Elle envisage une reconversion, si elle ne parvient à se renouveler dans ce métier qu'elle aime. Mais "vers un projet qui nous convienne aussi". Elle se tournera peut-être vers l'enseignement. Elle veut prendre une décision avant de fêter ses 50 ans. "Je pense qu'après, ce sera plus difficile. Il faut de toute façon travailler sur l'intégration des seniors. Je pense que beaucoup sont prêts et ont l'énergie pour ça aussi donc il faut vraiment le faire avec les seniors", plaide-t-elle.

Le gouvernement prévoit justement d'insister sur l'emploi des seniors, estimant que c'est une condition essentielle à la réussite de la réforme des retraites. L'exécutif veut obliger les entreprises à publier un index de leurs salariés âgés, avec une pénalité pour celles qui refuseront de jouer le jeu. 

Benjamin veut profiter "d'une retraite digne et sur une durée acceptable"

Le père de Benjamin Marol était enseignant également. Il est décédé quatre ans après avoir pris sa retraite, à l'âge de 66 ans, sans avoir eu le temps de couler des jours heureux en dehors d'une salle de classe. Cette histoire, le quadragénaire la raconte le cœur serré et avec une pointe de colère depuis qu'il sait qu'il devra travailler plus longtemps, si la réforme des retraites, telle qu'annoncée, est adoptée. "Normalement, je dois partir à 67 ans, mais peut-être beaucoup plus si la durée de cotisation est rallongée, si les conditions pour obtenir une retraite à taux plein changent".

Benjamin Marol, professeur d'histoire-géographie à Montreuil (Seine-Saint-Denis); (LOUIS BUYENS / FRANCEINFO / RADIO FRANCE)

"Ce qui m'embête le plus, c'est d'avoir travaillé toute sa vie et qu'on ne puisse pas profiter d'une retraite digne et sur une durée acceptable", ajoute le professeur d'histoire-géographie. À 45 ans, il sent déjà la fatigue après vingt années passées devant des élèves pas toujours faciles. Il enseigne depuis quinze ans dans un collège de Montreuil (Seine-Saint-Denis).

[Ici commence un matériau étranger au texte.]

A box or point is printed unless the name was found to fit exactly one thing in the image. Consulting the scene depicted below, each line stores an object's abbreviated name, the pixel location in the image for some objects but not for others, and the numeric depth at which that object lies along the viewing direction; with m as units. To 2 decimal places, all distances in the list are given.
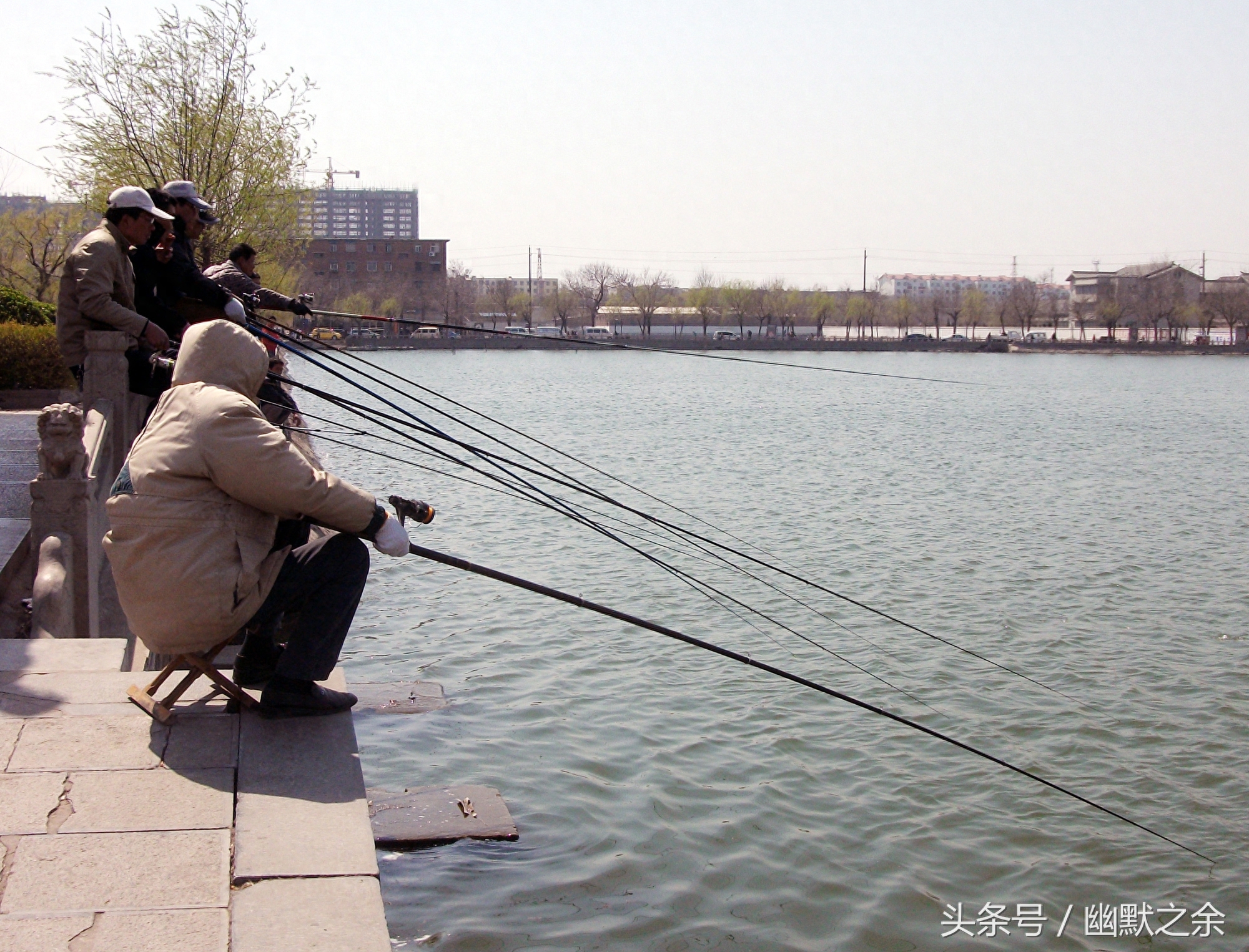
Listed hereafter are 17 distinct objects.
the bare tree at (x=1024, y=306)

L'établissement est en zone d'éducation prioritaire renforcée, ce qui "exige un niveau d'implication très élevé. Puis, il y a le niveau sonore, le niveau de violence des échanges entre les élèves, la tension en classe. Quand on finit une semaine de cours, on est vraiment excessivement fatigué. Quand on est en vacances, on commence par dormir trois jours", raconte-t-il. Mais les jours suivants, impossible d'appuyer sur pause. "En vacances, on travaille quelques jours, forcément". Il peut prendre par exemple, trois ou quatre jours pour corriger les copies.

Il ne voit pas comment il trouvera cette énergie jusqu'à la retraite, d'autant plus qu'il estime que la réforme est totalement injuste. "Elle n'est pas faite pour assurer la viabilité du système. Elle est faite pour dégager des sommes d'argent qui vont être réutilisées pour financer d'autres mesures qui n'ont rien à voir avec le bien-être des concitoyens." Benjamin a bien l'intention de descendre dans la rue pour dire sa colère et défendre un modèle de retraite solidaire. Un modèle dont il aimerait que ses trois enfants puissent profiter un jour.